Page 11 - Get up to date with the latest news, scores & standings from the Cycling News Community.
Honestly, this could turn out to be the easiest 5000+ altitude metres stage ever.
I'm camping just below Passo del Foscagno, after a *** week, the weather now is literally perfect. Over 10°C at 2100m, not much wind, bit of sun, bit of clouds. They also have tailwind for the majority of the stage.

After cycling around a bit yesterday, the Foscagno really really isn't hard, despite the altitude. The 7 or 7,5% sections didn't feel like that and the upper parts has some super shallow sections that almost felt flat. I still believe Pogacar can get a gap here but only because he's so far above the others, otherwise this would be a sure thing that nothing happens before the final 3km.
 
Honestly, this could turn out to be the easiest 5000+ altitude metres stage ever.
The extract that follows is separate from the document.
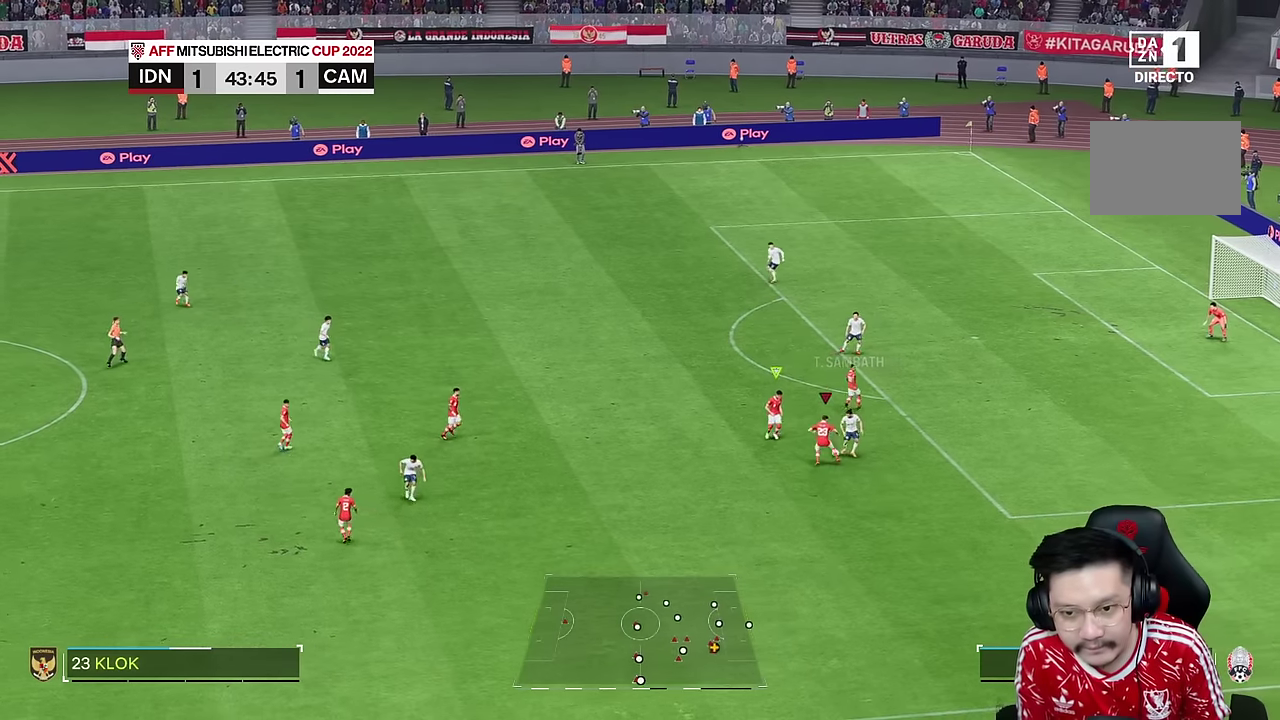
{"dt_ms": 500, "buttons": ["R2"], "left_stick": "right", "right_stick": "center", "events": []}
I'm camping just below Passo del Foscagno, after a *** week, the weather now is literally perfect. Over 10°C at 2100m, not much wind, bit of sun, bit of clouds. They also have tailwind for the majority of the stage.

After cycling around a bit yesterday, the Foscagno really really isn't hard, despite the altitude. The 7 or 7,5% sections didn't feel like that and the upper parts has some super shallow sections that almost felt flat. I still believe Pogacar can get a gap here but only because he's so far above the others, otherwise this would be a sure thing that nothing happens before the final 3km.
Whats more frustrating is I saw a webcam of the top of the Gavia and it's clear... Just imagine if the Gavia was in this stage.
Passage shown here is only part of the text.